TASK: From the water-management interview transcript below, output the part between "Absolutely. And in" and "Jenny Quillien (24:51.922)", inclusive, word for word.

PROVIDED PASSAGE:
begin
And he thought that would lead to better water management. That absolutely did not happen. So let’s follow it through. Cause one of your, when we were preparing this, one of your questions said, you know, what difference does it make now? So, so you’re in Colorado and there’s the Colorado river. So I’m listening to the politics of today. So the, we drain, take off the Colorado river.

Didn’t quite happen.

Jenny Quillien (21:36.928)
And the Rio Grande, so by the time the Rio Grande gets to the Mexican border, there is not a drop of water left. We, we grow alfalfa, which we shouldn’t be growing in a, in a dry area. We flush our toilets with it. I mean, so the Colorado river is dry when it gets, the Rio Grande is dry when it gets to the boundary. Now, as you know,

My home home is Santa Fe. So I’m in Santa Fe and I’ve got, I’m fixing up an old adobe. I need help. I go down to a place in the middle of town where you can pick up day workers. Sure. Who will come to your house and then dig your ditch or whatever. So on one of these occasions, I pick up this Mexican guy and he’s coming to help me. He had been.

right on the border of Mexico. It’s an area where they used to grow pecan trees, but they’d pecan orchards were deader in a doornail because there was no water in the Rio Grande. So now this guy, he’s lost his farm. He’s come up to Santa Fe to be a day laborer. And now we’re going to kick him in the butt and spit on him and put him on a bus and throw him out of the country. I mean, if I had…

If I were that guy, I would be so damn mad at the double, triple, quadruple treatment that he has encountered by the way we handle water.

It’s certainly a puzzle, aggravating. I have a close friend who lives on the southern border, and I don’t feel we can get into that right now. It’s a gigantic topic, and it’s so bedeviling on all sides.

Jenny Quillien (23:35.182)
It is.

But to return to my original point, the watersheds versus the rectangular survey system, you consider the four corners where four straight lines come together, four corners, that has nothing to do with watersheds. So that’s one obvious difference between Powell’s watershed system and the rectangular survey system is you end up with these arbitrarily, unnaturally straight lines, which certainly affect every aspect of the states that live there.

Absolutely. And in all kinds of… Where is your town? I know you’re in Colorado.

I’m in Paena, Colorado, which is not far from Grand Junction or Delta. It’s a tiny town and we’re not close to anything.

Jenny Quillien (24:22.286)
I do remember, I think it’s Cortez, maybe? Anyway, there’s a museum with all the archaeological remains and they have a museum which follows the state line, but the state line has absolutely nothing to do with the subject matter of the museum. So, like, okay. So what’s going to dominate? I mean, if you’re doing a museum,

Sure, yeah.

Jenny Quillien (24:51.922)
on the native peoples of the area, the state line, which is your four corners like a kid with a ruler, I mean, that has nothing to do with your subject matter. But we organize museums accordingly.
end
ENTRIES SUPPLIED:
begin
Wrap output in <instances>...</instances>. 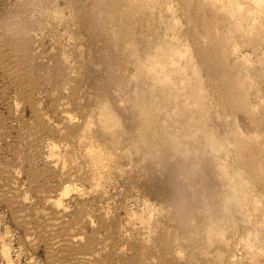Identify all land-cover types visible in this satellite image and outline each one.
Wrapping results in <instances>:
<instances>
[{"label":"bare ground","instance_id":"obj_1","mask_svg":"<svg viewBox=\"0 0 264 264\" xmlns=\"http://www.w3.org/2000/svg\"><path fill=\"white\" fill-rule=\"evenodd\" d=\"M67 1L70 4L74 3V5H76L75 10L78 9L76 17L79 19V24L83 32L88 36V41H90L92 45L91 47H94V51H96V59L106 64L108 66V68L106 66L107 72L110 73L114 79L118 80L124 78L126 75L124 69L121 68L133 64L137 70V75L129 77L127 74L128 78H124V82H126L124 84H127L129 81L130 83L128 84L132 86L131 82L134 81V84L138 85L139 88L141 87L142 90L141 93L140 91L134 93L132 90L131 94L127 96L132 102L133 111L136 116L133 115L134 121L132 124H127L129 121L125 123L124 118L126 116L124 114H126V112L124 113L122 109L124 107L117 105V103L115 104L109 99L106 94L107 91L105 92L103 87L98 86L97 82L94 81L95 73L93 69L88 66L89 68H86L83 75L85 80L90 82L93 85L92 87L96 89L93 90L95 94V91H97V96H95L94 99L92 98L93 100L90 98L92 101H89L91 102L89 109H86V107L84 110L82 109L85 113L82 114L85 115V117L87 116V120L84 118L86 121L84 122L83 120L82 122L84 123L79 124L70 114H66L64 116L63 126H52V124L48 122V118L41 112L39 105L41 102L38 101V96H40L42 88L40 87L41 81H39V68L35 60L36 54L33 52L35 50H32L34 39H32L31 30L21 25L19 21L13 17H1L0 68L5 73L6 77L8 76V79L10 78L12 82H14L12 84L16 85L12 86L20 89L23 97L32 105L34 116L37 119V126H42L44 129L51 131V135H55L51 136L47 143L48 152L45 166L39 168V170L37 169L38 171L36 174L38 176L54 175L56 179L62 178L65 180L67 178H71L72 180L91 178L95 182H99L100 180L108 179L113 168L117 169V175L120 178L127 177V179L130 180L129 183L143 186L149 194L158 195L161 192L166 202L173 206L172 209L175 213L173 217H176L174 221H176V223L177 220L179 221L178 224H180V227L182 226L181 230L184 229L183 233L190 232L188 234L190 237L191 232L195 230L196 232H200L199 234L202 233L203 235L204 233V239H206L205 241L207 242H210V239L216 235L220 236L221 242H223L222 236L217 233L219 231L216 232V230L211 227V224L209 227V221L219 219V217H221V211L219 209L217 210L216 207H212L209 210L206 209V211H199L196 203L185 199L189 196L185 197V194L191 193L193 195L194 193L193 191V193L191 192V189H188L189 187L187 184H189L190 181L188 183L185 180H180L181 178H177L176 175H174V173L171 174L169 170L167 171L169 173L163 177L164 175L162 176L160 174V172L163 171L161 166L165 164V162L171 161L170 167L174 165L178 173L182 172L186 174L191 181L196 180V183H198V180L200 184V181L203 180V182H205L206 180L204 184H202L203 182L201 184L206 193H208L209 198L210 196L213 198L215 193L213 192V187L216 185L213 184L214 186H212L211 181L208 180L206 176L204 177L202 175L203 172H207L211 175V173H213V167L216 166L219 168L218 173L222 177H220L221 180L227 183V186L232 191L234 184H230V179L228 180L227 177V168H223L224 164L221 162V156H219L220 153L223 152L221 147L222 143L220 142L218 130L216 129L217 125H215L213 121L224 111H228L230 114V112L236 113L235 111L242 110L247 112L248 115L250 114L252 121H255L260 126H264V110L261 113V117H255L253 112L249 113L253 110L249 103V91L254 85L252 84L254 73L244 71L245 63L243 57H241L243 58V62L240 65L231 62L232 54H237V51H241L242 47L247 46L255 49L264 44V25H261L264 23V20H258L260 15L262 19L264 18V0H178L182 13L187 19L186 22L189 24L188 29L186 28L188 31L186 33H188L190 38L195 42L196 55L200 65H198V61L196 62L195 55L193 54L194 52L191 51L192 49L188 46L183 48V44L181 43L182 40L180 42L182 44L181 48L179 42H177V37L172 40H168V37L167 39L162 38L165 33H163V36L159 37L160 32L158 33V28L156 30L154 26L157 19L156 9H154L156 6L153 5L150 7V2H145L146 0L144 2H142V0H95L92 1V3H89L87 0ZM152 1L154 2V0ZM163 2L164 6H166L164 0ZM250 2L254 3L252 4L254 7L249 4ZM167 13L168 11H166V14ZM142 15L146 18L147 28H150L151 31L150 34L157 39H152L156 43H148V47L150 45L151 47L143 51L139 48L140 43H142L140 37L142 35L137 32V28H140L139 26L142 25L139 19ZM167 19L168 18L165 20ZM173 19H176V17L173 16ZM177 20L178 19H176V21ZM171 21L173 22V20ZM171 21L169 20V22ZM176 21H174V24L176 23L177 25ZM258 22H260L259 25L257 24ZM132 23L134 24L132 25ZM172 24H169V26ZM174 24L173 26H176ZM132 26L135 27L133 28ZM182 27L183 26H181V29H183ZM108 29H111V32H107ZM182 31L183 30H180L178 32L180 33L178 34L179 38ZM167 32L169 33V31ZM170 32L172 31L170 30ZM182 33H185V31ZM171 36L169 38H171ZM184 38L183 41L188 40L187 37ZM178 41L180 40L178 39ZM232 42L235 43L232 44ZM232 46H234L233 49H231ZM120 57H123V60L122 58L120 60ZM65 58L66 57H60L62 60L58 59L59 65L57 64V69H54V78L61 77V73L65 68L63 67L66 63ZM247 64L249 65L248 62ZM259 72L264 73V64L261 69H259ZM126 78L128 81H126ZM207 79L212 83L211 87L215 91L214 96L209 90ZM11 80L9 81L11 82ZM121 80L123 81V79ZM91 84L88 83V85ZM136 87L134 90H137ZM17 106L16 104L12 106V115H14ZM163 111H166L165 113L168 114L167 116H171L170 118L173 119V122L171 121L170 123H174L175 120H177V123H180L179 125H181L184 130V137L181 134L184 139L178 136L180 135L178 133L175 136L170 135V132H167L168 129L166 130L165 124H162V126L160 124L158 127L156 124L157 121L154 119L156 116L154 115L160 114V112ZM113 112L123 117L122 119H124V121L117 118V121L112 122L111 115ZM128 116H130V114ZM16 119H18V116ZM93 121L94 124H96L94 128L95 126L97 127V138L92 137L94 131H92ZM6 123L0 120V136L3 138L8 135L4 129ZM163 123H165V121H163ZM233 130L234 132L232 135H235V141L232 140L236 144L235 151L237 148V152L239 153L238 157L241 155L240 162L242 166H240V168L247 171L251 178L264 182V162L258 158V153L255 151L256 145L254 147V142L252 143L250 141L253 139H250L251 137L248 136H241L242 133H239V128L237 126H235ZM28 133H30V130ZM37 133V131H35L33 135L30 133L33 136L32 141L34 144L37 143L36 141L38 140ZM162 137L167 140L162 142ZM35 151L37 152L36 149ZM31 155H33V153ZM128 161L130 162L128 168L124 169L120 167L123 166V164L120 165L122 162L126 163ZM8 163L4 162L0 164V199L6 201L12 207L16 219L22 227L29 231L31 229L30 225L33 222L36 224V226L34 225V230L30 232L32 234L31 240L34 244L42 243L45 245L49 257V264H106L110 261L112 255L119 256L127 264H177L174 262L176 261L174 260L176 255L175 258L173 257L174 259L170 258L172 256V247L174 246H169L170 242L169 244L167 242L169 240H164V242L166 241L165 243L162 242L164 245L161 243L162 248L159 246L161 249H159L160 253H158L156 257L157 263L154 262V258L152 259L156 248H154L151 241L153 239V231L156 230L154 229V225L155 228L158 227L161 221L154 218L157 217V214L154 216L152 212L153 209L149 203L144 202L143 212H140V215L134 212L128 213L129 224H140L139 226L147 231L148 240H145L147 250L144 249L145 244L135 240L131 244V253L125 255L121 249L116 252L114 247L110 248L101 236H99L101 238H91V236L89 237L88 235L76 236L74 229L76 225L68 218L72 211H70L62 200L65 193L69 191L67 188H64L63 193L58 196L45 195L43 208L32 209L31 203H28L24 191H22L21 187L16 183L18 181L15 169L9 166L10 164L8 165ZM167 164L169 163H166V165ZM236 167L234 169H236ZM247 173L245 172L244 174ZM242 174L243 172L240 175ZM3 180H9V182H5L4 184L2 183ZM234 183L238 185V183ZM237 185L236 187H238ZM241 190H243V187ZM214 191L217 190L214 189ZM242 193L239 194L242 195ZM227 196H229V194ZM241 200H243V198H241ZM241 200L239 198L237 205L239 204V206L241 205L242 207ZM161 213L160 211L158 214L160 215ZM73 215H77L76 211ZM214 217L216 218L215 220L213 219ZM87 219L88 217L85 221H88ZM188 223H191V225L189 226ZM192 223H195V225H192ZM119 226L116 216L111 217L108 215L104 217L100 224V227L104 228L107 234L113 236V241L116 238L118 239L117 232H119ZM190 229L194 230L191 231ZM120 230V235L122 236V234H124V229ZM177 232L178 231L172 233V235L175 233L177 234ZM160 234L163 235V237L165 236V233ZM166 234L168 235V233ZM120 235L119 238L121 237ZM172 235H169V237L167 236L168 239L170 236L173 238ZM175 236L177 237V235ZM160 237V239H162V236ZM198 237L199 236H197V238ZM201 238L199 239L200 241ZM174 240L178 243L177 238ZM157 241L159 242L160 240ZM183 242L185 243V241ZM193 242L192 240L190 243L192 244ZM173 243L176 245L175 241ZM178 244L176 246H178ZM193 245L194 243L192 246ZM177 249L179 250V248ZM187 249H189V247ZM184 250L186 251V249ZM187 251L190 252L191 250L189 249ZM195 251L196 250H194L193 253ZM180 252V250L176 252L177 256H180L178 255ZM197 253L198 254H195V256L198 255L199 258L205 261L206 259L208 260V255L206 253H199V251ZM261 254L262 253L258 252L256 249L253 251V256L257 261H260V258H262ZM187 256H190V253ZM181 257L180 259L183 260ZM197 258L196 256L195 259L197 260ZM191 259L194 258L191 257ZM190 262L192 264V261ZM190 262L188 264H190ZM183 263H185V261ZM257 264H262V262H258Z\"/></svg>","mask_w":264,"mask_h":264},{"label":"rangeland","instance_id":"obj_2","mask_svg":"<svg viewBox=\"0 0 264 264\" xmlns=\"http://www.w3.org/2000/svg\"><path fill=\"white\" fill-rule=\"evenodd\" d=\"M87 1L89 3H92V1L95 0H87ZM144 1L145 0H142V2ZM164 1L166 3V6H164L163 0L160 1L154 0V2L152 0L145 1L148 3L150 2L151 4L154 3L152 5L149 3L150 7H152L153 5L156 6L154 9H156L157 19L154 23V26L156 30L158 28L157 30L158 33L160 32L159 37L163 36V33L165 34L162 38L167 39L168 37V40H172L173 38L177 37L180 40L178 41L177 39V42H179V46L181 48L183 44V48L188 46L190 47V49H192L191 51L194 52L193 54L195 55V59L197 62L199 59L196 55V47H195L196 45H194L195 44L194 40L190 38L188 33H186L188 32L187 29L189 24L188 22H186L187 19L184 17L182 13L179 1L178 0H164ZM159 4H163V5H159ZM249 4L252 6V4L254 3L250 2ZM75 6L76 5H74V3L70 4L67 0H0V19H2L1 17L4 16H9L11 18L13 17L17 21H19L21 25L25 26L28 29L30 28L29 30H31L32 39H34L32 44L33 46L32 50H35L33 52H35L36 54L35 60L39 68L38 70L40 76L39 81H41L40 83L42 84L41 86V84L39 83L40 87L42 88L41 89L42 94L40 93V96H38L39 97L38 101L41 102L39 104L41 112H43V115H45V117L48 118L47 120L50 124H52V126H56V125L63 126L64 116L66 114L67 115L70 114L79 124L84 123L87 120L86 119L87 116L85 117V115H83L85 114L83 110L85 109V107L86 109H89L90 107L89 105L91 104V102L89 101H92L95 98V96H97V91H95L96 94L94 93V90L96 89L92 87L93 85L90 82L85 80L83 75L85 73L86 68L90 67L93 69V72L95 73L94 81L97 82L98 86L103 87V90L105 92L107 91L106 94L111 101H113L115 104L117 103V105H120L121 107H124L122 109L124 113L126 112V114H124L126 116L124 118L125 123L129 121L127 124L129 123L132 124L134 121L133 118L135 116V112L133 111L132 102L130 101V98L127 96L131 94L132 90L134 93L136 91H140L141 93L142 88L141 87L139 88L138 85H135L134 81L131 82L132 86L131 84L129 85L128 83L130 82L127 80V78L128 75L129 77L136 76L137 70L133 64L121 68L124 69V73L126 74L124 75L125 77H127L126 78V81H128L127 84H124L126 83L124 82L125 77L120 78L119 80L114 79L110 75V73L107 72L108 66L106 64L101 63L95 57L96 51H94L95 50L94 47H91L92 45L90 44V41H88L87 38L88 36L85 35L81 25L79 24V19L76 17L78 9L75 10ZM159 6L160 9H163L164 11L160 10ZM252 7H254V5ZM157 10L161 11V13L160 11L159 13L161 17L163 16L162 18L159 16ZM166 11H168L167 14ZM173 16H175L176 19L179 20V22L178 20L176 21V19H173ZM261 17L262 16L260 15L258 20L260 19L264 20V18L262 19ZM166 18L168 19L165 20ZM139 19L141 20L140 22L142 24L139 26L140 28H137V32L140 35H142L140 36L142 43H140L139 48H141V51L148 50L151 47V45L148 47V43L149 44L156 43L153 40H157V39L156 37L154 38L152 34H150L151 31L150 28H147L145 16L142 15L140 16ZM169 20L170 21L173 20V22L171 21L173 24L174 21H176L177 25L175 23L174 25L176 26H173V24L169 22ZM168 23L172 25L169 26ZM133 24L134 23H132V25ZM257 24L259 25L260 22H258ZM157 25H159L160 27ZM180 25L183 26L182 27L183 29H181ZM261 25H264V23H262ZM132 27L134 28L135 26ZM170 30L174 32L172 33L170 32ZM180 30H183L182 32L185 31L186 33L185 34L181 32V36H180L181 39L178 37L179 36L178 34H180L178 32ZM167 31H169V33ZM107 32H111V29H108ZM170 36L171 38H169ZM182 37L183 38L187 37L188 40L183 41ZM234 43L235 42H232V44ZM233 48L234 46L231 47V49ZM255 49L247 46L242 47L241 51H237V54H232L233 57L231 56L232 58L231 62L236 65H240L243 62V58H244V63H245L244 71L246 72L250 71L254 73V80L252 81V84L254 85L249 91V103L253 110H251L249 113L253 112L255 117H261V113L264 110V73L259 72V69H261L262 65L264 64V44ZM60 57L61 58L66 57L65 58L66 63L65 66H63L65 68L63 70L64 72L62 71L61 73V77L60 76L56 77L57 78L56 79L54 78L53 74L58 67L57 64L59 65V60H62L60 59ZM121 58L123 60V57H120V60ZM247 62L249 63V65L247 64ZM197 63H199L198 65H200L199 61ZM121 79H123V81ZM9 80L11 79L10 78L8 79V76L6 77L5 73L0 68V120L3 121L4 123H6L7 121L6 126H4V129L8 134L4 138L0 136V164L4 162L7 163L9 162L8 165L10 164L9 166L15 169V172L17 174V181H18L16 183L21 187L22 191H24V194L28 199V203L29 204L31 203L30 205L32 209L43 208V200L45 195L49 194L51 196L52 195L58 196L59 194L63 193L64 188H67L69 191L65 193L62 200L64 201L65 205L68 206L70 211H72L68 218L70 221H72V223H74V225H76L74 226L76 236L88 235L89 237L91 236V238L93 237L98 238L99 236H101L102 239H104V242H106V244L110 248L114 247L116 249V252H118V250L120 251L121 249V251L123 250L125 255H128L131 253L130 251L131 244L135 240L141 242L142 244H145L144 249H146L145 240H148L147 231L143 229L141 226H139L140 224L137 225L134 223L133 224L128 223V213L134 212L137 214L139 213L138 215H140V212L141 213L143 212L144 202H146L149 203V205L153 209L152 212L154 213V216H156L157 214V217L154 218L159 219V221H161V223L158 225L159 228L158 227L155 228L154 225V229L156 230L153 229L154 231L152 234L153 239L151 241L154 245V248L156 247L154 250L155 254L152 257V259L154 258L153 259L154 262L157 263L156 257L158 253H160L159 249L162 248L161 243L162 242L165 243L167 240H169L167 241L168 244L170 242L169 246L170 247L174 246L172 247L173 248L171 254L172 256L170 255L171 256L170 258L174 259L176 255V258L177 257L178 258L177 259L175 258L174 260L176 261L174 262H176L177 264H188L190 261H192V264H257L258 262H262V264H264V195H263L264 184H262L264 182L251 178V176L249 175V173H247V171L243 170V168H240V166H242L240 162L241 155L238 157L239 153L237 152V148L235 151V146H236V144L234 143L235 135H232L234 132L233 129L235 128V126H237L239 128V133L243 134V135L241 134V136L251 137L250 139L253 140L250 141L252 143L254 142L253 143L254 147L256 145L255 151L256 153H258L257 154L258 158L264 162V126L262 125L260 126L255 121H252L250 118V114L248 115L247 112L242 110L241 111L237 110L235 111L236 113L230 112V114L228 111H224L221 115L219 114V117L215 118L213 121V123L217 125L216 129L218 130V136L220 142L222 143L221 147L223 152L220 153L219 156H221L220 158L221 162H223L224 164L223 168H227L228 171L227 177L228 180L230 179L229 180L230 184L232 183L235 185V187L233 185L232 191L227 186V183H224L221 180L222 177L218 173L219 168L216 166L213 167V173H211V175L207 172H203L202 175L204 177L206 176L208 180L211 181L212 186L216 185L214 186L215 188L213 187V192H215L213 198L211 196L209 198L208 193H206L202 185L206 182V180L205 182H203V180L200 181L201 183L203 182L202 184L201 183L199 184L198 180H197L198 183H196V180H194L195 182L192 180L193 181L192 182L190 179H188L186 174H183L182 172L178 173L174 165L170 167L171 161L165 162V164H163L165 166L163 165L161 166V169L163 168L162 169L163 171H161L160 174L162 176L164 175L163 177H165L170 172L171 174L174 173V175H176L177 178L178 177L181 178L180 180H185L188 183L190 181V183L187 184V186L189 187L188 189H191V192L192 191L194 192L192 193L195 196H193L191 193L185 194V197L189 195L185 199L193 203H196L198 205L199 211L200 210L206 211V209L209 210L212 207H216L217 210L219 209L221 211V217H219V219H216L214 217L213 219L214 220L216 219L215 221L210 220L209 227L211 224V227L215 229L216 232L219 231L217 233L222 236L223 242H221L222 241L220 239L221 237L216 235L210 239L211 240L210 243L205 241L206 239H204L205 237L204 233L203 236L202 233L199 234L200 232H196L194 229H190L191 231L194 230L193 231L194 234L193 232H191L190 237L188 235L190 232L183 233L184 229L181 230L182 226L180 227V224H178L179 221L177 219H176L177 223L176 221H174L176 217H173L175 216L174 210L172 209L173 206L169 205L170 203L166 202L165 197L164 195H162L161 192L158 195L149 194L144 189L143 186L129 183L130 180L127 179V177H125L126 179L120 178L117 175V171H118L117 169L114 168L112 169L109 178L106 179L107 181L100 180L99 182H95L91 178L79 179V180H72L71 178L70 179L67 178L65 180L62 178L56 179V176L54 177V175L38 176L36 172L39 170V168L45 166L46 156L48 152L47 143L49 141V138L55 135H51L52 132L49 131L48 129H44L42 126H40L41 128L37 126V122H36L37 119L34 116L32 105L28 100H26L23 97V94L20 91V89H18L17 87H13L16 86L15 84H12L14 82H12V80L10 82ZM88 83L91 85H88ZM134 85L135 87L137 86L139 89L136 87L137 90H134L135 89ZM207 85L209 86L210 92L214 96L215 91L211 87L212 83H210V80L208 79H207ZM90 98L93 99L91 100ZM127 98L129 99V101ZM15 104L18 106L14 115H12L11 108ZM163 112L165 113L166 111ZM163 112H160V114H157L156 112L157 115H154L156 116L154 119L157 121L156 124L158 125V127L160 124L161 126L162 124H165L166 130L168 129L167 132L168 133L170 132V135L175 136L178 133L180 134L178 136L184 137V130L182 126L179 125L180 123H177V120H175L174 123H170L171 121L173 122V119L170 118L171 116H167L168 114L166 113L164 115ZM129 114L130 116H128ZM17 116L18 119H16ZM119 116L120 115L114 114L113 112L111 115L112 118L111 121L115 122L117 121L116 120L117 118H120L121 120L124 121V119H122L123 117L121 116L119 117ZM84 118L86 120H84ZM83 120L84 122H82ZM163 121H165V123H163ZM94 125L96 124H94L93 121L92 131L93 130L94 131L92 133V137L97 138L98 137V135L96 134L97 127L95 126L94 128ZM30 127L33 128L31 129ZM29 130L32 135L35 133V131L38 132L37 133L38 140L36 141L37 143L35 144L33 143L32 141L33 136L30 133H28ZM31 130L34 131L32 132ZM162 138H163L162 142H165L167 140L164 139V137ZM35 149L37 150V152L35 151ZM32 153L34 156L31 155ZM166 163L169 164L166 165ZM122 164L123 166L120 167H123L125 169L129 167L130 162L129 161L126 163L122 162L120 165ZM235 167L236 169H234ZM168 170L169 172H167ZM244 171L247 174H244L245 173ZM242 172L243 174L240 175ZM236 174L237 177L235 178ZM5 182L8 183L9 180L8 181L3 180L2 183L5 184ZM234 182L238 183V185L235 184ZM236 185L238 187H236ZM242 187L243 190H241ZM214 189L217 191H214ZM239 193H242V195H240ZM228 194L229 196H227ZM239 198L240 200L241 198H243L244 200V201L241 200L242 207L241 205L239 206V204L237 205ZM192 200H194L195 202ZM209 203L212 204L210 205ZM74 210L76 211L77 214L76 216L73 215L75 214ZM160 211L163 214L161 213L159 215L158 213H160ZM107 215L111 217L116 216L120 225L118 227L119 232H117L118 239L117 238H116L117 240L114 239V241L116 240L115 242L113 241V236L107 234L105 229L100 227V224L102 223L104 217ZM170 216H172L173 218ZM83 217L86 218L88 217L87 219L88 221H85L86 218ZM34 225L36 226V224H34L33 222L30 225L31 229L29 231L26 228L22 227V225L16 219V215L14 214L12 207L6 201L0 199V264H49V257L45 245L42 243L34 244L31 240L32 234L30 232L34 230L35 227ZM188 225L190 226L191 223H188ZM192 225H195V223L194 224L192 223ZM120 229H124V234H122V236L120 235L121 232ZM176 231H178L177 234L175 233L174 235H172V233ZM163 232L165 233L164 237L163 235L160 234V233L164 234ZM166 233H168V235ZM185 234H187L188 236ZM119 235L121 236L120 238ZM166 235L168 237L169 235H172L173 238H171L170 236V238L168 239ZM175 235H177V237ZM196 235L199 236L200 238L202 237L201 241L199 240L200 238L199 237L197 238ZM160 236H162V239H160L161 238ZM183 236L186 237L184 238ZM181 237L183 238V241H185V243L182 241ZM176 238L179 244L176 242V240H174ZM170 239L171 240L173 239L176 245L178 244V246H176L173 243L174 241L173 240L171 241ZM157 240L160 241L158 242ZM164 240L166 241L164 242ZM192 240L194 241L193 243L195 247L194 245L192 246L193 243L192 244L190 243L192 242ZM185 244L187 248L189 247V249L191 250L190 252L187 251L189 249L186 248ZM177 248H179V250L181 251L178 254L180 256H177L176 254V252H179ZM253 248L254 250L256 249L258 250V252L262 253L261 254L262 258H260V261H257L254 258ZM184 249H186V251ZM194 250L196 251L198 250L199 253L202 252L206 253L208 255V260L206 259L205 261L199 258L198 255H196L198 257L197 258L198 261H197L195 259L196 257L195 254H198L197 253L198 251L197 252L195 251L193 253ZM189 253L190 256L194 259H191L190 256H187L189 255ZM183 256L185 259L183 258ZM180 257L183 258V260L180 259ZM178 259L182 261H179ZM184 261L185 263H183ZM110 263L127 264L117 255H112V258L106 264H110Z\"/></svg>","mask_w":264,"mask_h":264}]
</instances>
end
begin
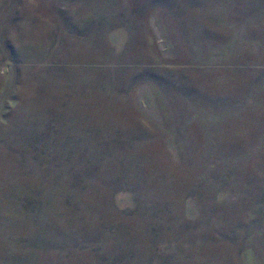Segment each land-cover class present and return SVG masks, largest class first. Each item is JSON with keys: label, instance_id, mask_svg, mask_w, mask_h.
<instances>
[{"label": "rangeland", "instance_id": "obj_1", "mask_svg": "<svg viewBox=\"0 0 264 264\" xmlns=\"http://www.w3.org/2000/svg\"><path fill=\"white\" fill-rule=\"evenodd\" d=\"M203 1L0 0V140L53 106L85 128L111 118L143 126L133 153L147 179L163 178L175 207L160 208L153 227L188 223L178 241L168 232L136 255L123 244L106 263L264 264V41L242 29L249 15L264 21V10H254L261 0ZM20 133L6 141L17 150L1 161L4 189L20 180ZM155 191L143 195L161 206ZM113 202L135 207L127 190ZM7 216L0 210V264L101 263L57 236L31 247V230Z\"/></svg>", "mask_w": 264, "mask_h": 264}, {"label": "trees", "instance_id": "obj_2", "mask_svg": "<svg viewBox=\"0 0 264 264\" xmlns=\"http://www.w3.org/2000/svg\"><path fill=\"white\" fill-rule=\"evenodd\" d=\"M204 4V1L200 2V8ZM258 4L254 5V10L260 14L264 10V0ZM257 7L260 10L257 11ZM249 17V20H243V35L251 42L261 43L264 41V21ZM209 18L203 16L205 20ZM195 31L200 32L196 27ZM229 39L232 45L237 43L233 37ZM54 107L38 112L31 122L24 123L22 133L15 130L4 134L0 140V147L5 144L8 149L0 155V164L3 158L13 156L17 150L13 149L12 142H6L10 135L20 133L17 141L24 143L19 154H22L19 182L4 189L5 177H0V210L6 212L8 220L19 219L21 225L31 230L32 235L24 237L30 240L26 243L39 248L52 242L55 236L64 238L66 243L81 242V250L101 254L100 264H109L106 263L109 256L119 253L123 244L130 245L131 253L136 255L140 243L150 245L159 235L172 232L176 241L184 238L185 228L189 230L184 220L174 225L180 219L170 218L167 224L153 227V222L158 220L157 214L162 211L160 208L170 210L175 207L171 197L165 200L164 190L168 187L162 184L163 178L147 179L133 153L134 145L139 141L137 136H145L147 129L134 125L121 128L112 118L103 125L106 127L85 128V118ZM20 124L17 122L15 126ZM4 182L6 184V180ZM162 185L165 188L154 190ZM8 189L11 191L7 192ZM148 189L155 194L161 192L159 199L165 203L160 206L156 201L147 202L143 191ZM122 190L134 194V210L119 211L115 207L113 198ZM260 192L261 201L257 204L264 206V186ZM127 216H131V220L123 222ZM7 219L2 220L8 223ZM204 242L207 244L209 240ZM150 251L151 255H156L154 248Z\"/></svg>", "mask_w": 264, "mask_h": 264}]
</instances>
end
begin
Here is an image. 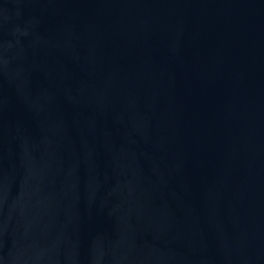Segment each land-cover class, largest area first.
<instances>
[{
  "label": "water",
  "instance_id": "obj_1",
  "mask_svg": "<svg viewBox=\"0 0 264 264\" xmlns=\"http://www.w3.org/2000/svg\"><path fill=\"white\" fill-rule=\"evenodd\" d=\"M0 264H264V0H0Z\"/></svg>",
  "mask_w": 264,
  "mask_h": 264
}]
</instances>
end
WRITTEN SOLUTION:
Absolutely. And in all kinds of… Where is your town? I know you’re in Colorado.

I’m in Paena, Colorado, which is not far from Grand Junction or Delta. It’s a tiny town and we’re not close to anything.

Jenny Quillien (24:22.286)
I do remember, I think it’s Cortez, maybe? Anyway, there’s a museum with all the archaeological remains and they have a museum which follows the state line, but the state line has absolutely nothing to do with the subject matter of the museum. So, like, okay. So what’s going to dominate? I mean, if you’re doing a museum,

Sure, yeah.

Jenny Quillien (24:51.922)